MIAMI - Tropical Storm Hanna was upgraded to become the first hurricane of the 2020 Atlantic season Saturday, moving toward the Texas coast and threatening to bring heavy rain, storm surge and possible tornadoes to a state already struggling with the coronavirus.
The U.S. National Hurricane Center said Saturday that Hanna’s maximum sustained winds had increased to 75 mph (120 kph). The storm was centered about 100 miles (160 kilometers) east-southeast of Corpus Christi, Texas, and was moving west at 9 mph (15 kph).
The center of Hanna was expected to make landfall along the Texas coast within the hurricane warning area Saturday afternoon or evening, the Hurricane Center said. Additional strengthening is expected before Hanna makes landfall. Rapid weakening is expected after Hanna moves inland.
“The combination of a dangerous storm surge and the tide will cause normally dry areas near the coast to be flooded by rising waters moving inland from the shoreline,” the Miami-based agency said.
Maximum sustained winds stood at 75 mph (120 kph) at 7 a.m. EDT. The storm was centered about 100 miles (160 kilometers) east-southeast of Corpus Christi, Texas, and was moving west at 9 mph (15 kph).
A storm surge warning in effect from Baffin Bay to Sargent was extended south of the bay to Port Mansfield, Texas. Storm surge up to 5 feet (1.5 meters) was forecast for that area. People were advised to protect life and property from high water.
Tornadoes were also possible Saturday for parts of the lower to middle Texas coastal plain, forecasters said. A hurricane warning remained in effect for Port Mansfield to Mesquite Bay, and a tropical storm warning was still in effect from Barra el Mezquital, Mexico, to Port Mansfield, Texas, and from Mesquite Bay to High Island, Texas.
Forecasters said Hanna could bring 6 to 12 inches (15 to 30 centimeters) of rain through Sunday night — with isolated totals of 18 inches (46 centimeters) — in addition to coastal swells that could cause life-threatening surf and rip current conditions.
Corpus Christi is in Nueces County, one of several COVID-19 hot spots in Texas. Officials in Nueces County said this week that 60 infants tested positive for the virus from July 1 to July 16.
Meanwhile, Tropical Storm Gonzalo was still on track to move across the southern Windward Islands on Saturday afternoon or evening.
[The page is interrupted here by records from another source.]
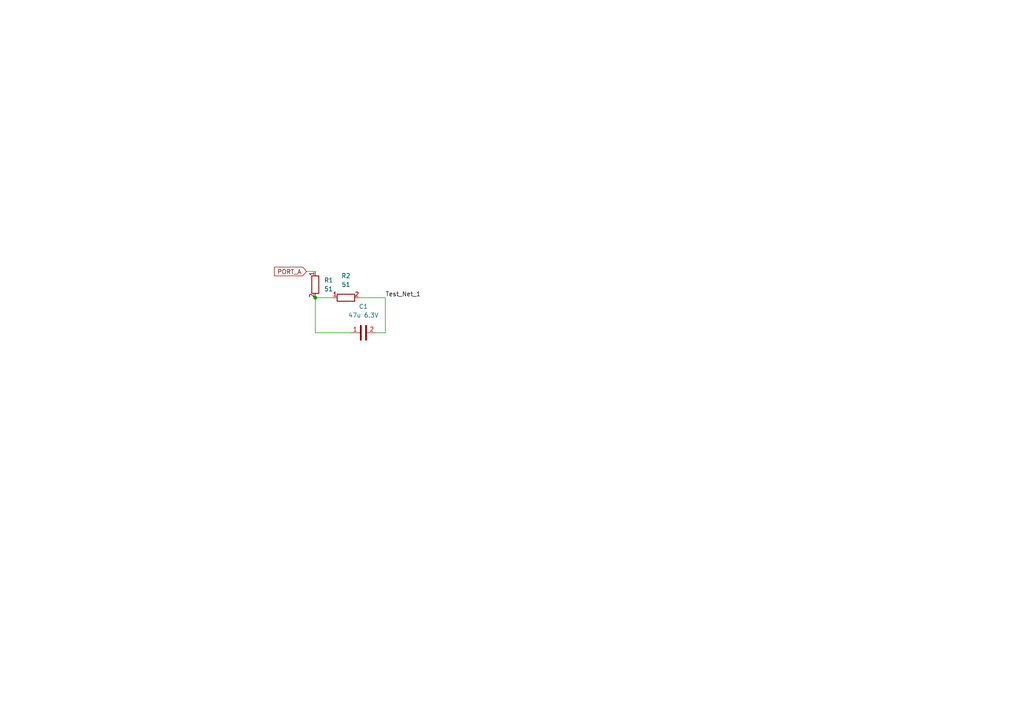
<source format=kicad_sch>
(kicad_sch (version 20211123) (generator eeschema)

  (uuid b55f6c44-5d5d-4524-bb86-893662f64598)

  (paper "A4")

  (title_block
    (title "Simple Circuit")
    (date "2022-08-02")
    (rev "v01")
  )

  

  (junction (at 91.44 86.36) (diameter 0) (color 0 0 0 0)
    (uuid a2752dcc-32be-41ca-8e6f-1164902080ef)
  )

  (wire (pts (xy 91.44 86.36) (xy 91.44 96.52))
    (stroke (width 0) (type default) (color 0 0 0 0))
    (uuid 03903112-54ec-4875-b5c3-fcc4ec71e52c)
  )
  (wire (pts (xy 111.76 86.36) (xy 111.76 96.52))
    (stroke (width 0) (type default) (color 0 0 0 0))
    (uuid 36780335-0429-4c3d-8635-e5ed12711612)
  )
  (wire (pts (xy 104.14 86.36) (xy 111.76 86.36))
    (stroke (width 0) (type default) (color 0 0 0 0))
    (uuid 3b4c322b-7512-4787-a5f9-2684210df4f3)
  )
  (wire (pts (xy 91.44 86.36) (xy 96.52 86.36))
    (stroke (width 0) (type default) (color 0 0 0 0))
    (uuid 4f1c1eac-36d8-440f-b4fc-e04c50ea8c7a)
  )
  (wire (pts (xy 88.9 78.74) (xy 91.44 78.74))
    (stroke (width 0) (type default) (color 0 0 0 0))
    (uuid 5a99872b-362c-4920-a195-1ff97439af5e)
  )
  (wire (pts (xy 109.22 96.52) (xy 111.76 96.52))
    (stroke (width 0) (type default) (color 0 0 0 0))
    (uuid 887ec3e8-1522-42b6-a4e7-8d9f0f5e559f)
  )
  (wire (pts (xy 91.44 96.52) (xy 101.6 96.52))
    (stroke (width 0) (type default) (color 0 0 0 0))
    (uuid d68ed73e-45b3-441c-84c3-918bed62b055)
  )

  (label "Test_Net_1" (at 111.76 86.36 0)
    (effects (font (size 1.27 1.27)) (justify left bottom))
    (uuid f8594364-7085-4d63-b6db-0503245aaae3)
  )

  (global_label "PORT_A" (shape input) (at 88.9 78.74 180) (fields_autoplaced)
    (effects (font (size 1.27 1.27)) (justify right))
    (uuid 0da1a194-de46-4113-bdca-98125569a602)
    (property "Intersheet References" "${INTERSHEET_REFS}" (id 0) (at 79.5926 78.6606 0)
      (effects (font (size 1.27 1.27)) (justify right) hide)
    )
  )

  (symbol (lib_name "R_1") (lib_id "Device:R") (at 100.33 86.36 90) (unit 1)
    (in_bom yes) (on_board yes) (fields_autoplaced)
    (uuid 053518b3-994e-4e57-8f86-80f07be5a072)
    (property "Reference" "R2" (id 0) (at 100.33 80.01 90))
    (property "Value" "51" (id 1) (at 100.33 82.55 90))
    (property "Footprint" "" (id 2) (at 100.33 88.138 90)
      (effects (font (size 1.27 1.27)) hide)
    )
    (property "Datasheet" "~" (id 3) (at 100.33 86.36 0)
      (effects (font (size 1.27 1.27)) hide)
    )
    (pin "1" (uuid 8aadeabf-d3a4-4d94-ab45-972b9b498362))
    (pin "2" (uuid f98d702d-9a01-4af6-8ec4-3dacf896c6aa))
  )

  (symbol (lib_id "Device:R") (at 91.44 82.55 0) (unit 1)
    (in_bom yes) (on_board yes) (fields_autoplaced)
    (uuid 691e9d02-a5cc-48a1-b9c1-b97da20de9cd)
    (property "Reference" "R1" (id 0) (at 93.98 81.2799 0)
      (effects (font (size 1.27 1.27)) (justify left))
    )
    (property "Value" "51" (id 1) (at 93.98 83.8199 0)
      (effects (font (size 1.27 1.27)) (justify left))
    )
    (property "Footprint" "" (id 2) (at 89.662 82.55 90)
      (effects (font (size 1.27 1.27)) hide)
    )
    (property "Datasheet" "~" (id 3) (at 91.44 82.55 0)
      (effects (font (size 1.27 1.27)) hide)
    )
    (pin "1" (uuid 56f3fe65-5ef1-4a6e-a200-e361ef623390))
    (pin "2" (uuid d1b5af45-82ec-44b9-9f8d-7e6fa037126d))
  )

  (symbol (lib_id "Device:C") (at 105.41 96.52 90) (unit 1)
    (in_bom yes) (on_board yes) (fields_autoplaced)
    (uuid e8ed392d-e797-4a51-a62e-0d0cb2854712)
    (property "Reference" "C1" (id 0) (at 105.41 88.9 90))
    (property "Value" "47u 6.3V" (id 1) (at 105.41 91.44 90))
    (property "Footprint" "" (id 2) (at 109.22 95.5548 0)
      (effects (font (size 1.27 1.27)) hide)
    )
    (property "Datasheet" "~" (id 3) (at 105.41 96.52 0)
      (effects (font (size 1.27 1.27)) hide)
    )
    (pin "1" (uuid 88ed38ec-3347-43aa-9c34-35b1de8a4093))
    (pin "2" (uuid a92039b9-3ae8-441f-b647-2b89d7689c58))
  )

  (sheet_instances
    (path "/" (page "1"))
  )

  (symbol_instances
    (path "/e8ed392d-e797-4a51-a62e-0d0cb2854712"
      (reference "C1") (unit 1) (value "47u 6.3V") (footprint "")
    )
    (path "/691e9d02-a5cc-48a1-b9c1-b97da20de9cd"
      (reference "R1") (unit 1) (value "51") (footprint "")
    )
    (path "/053518b3-994e-4e57-8f86-80f07be5a072"
      (reference "R2") (unit 1) (value "51") (footprint "")
    )
  )
)

</source>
Gonzalo was moving west near 18 mph (30 kph) with maximum sustained winds at 40 mph (65 kph), the National Hurricane Center said Saturday morning.
Gonzalo is forecast to bring 1 to 3 inches (3 to 8 centimeters) of rain, with isolated totals of 5 inches (13 centimeters). A tropical storm warning was in effect for Tobago and Grenada and its dependencies. The storm was expected to dissipate by Sunday night or Monday, forecasters said.
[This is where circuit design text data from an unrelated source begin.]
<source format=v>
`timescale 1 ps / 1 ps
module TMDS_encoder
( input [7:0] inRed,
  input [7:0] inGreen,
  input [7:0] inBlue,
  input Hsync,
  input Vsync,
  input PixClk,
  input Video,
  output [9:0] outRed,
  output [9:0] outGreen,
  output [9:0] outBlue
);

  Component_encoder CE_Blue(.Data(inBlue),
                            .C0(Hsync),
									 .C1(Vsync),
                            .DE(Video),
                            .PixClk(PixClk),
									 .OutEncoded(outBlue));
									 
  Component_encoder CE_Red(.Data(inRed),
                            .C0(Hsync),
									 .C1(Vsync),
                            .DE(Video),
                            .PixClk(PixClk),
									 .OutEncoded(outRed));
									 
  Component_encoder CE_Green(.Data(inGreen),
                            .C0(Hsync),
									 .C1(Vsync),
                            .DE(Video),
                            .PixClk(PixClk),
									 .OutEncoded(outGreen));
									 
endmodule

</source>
Gonzalo and Hanna broke the record for the earliest seventh and eighth Atlantic named storms, respectively, according to Colorado State University hurricane researcher Phil Klotzbach. The previous records were Gert on July 24, 2005, and Harvey on Aug. 3, 2005, Klotzbach said.
Cristobal, Danielle, Edouard and Fay also set records for being the earliest named Atlantic storm for their alphabetic order.